## Begin Information shown

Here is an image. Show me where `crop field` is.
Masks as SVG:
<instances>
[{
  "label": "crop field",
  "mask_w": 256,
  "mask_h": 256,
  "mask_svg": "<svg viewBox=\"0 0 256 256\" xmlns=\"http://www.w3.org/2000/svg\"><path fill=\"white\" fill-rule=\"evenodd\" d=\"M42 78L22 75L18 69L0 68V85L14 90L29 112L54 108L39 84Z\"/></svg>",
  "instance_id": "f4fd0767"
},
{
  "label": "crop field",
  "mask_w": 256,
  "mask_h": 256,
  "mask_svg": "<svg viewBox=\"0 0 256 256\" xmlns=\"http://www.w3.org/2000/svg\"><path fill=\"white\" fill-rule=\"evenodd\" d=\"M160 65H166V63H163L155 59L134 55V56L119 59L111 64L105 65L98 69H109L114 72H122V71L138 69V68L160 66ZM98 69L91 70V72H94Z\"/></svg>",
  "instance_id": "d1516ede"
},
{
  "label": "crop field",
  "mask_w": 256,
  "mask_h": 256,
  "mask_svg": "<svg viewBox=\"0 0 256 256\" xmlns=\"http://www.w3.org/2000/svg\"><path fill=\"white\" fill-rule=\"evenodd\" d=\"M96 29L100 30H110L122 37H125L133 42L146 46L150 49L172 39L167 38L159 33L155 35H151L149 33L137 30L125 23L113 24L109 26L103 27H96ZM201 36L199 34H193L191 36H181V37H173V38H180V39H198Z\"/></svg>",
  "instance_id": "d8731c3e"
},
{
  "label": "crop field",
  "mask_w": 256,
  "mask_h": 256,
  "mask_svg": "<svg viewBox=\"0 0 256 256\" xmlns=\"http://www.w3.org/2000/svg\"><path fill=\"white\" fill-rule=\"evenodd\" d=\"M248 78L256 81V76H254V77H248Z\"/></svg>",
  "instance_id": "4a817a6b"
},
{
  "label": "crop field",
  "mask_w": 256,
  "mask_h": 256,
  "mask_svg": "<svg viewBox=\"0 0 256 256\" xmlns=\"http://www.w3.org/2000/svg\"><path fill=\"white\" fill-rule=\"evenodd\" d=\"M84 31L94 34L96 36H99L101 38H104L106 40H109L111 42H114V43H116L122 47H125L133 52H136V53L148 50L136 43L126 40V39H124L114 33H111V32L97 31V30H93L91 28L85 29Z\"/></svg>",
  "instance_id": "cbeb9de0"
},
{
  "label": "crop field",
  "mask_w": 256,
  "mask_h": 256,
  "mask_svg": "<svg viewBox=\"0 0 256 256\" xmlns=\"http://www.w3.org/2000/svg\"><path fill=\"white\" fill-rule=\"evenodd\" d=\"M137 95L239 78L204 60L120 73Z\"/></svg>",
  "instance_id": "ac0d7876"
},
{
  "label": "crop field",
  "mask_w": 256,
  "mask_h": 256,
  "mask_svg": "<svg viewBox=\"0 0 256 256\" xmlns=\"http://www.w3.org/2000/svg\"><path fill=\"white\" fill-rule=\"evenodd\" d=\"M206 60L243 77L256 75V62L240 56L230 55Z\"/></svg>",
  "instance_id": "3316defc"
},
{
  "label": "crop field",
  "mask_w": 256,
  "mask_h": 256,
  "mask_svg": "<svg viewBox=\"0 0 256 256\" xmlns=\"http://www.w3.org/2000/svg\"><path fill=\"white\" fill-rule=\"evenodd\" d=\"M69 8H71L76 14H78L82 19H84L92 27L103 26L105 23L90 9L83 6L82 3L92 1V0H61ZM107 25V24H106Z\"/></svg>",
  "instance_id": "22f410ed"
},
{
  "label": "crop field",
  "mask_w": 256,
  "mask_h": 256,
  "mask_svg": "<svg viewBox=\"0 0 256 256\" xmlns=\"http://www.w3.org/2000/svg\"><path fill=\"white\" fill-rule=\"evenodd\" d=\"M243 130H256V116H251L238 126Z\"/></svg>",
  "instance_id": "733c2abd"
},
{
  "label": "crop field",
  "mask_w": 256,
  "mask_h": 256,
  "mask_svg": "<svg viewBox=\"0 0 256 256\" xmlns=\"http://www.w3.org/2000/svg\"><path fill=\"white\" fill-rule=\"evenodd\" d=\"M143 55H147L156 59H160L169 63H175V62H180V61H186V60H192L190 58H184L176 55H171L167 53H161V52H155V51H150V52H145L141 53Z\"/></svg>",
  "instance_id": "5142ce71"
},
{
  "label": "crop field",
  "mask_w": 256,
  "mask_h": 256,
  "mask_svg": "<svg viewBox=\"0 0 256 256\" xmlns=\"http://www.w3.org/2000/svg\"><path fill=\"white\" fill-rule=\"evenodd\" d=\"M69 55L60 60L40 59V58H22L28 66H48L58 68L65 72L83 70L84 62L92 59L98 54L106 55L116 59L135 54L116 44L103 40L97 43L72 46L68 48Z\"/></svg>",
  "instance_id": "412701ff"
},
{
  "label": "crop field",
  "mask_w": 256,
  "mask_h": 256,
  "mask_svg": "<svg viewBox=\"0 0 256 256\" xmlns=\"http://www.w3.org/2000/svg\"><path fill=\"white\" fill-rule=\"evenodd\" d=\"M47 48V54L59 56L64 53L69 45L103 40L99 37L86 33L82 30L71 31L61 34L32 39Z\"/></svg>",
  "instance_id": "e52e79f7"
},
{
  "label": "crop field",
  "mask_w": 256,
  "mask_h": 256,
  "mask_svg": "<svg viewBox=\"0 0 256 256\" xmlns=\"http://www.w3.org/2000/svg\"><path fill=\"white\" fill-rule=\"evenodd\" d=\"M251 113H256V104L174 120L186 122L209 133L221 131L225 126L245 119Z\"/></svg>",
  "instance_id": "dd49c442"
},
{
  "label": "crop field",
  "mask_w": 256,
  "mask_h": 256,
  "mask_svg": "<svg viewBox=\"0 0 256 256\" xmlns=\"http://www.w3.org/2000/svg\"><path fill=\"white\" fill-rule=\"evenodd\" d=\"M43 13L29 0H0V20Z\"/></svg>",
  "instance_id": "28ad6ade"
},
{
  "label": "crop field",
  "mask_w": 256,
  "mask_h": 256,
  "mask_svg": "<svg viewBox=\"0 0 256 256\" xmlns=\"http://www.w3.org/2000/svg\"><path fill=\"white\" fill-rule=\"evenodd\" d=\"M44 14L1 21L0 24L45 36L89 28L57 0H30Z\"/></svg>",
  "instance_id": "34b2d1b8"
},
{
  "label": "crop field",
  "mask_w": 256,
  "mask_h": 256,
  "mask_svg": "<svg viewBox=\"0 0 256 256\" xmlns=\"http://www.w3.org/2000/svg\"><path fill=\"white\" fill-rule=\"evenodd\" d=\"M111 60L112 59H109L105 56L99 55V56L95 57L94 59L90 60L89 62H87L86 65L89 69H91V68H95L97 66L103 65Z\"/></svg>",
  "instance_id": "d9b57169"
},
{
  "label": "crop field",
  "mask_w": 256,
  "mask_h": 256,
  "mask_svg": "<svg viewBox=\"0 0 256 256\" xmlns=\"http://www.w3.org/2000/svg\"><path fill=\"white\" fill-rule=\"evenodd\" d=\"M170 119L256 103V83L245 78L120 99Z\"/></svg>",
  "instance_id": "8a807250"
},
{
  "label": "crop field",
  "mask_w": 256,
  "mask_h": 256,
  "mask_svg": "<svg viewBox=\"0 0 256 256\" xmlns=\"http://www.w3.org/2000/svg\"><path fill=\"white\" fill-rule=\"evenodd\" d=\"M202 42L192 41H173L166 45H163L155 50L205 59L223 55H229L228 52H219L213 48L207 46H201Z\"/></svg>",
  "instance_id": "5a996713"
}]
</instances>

## End Information shown

Present the lines as a numbered list, from the start of the records up to and including the line that contains "31L94 34L96 36H99L101". Leave out any blank lines.

* Solution to this problem *
1. Here is an image. Show me where `crop field` is.
2. Masks as SVG:
3. <instances>
4. [{
5.   "label": "crop field",
6.   "mask_w": 256,
7.   "mask_h": 256,
8.   "mask_svg": "<svg viewBox=\"0 0 256 256\" xmlns=\"http://www.w3.org/2000/svg\"><path fill=\"white\" fill-rule=\"evenodd\" d=\"M42 78L22 75L18 69L0 68V85L14 90L29 112L54 108L39 84Z\"/></svg>",
9.   "instance_id": "f4fd0767"
10. },
11. {
12.   "label": "crop field",
13.   "mask_w": 256,
14.   "mask_h": 256,
15.   "mask_svg": "<svg viewBox=\"0 0 256 256\" xmlns=\"http://www.w3.org/2000/svg\"><path fill=\"white\" fill-rule=\"evenodd\" d=\"M160 65H166V63H163L155 59L134 55V56L119 59L111 64L105 65L98 69H109L114 72H122V71L138 69V68L160 66ZM98 69L91 70V72H94Z\"/></svg>",
16.   "instance_id": "d1516ede"
17. },
18. {
19.   "label": "crop field",
20.   "mask_w": 256,
21.   "mask_h": 256,
22.   "mask_svg": "<svg viewBox=\"0 0 256 256\" xmlns=\"http://www.w3.org/2000/svg\"><path fill=\"white\" fill-rule=\"evenodd\" d=\"M96 29L100 30H110L122 37H125L133 42L146 46L150 49L172 39L167 38L159 33L155 35H151L149 33L137 30L125 23L113 24L109 26L103 27H96ZM201 36L199 34H193L191 36H181V37H173V38H180V39H198Z\"/></svg>",
23.   "instance_id": "d8731c3e"
24. },
25. {
26.   "label": "crop field",
27.   "mask_w": 256,
28.   "mask_h": 256,
29.   "mask_svg": "<svg viewBox=\"0 0 256 256\" xmlns=\"http://www.w3.org/2000/svg\"><path fill=\"white\" fill-rule=\"evenodd\" d=\"M248 78L256 81V76H254V77H248Z\"/></svg>",
30.   "instance_id": "4a817a6b"
31. },
32. {
33.   "label": "crop field",
34.   "mask_w": 256,
35.   "mask_h": 256,
36.   "mask_svg": "<svg viewBox=\"0 0 256 256\" xmlns=\"http://www.w3.org/2000/svg\"><path fill=\"white\" fill-rule=\"evenodd\" d=\"M84 31L94 34L96 36H99L101 38H104L106 40H109L111 42H114V43H116L122 47H125L133 52H136V53L148 50L136 43L126 40V39H124L114 33H111V32L97 31V30H93L91 28L85 29Z\"/></svg>",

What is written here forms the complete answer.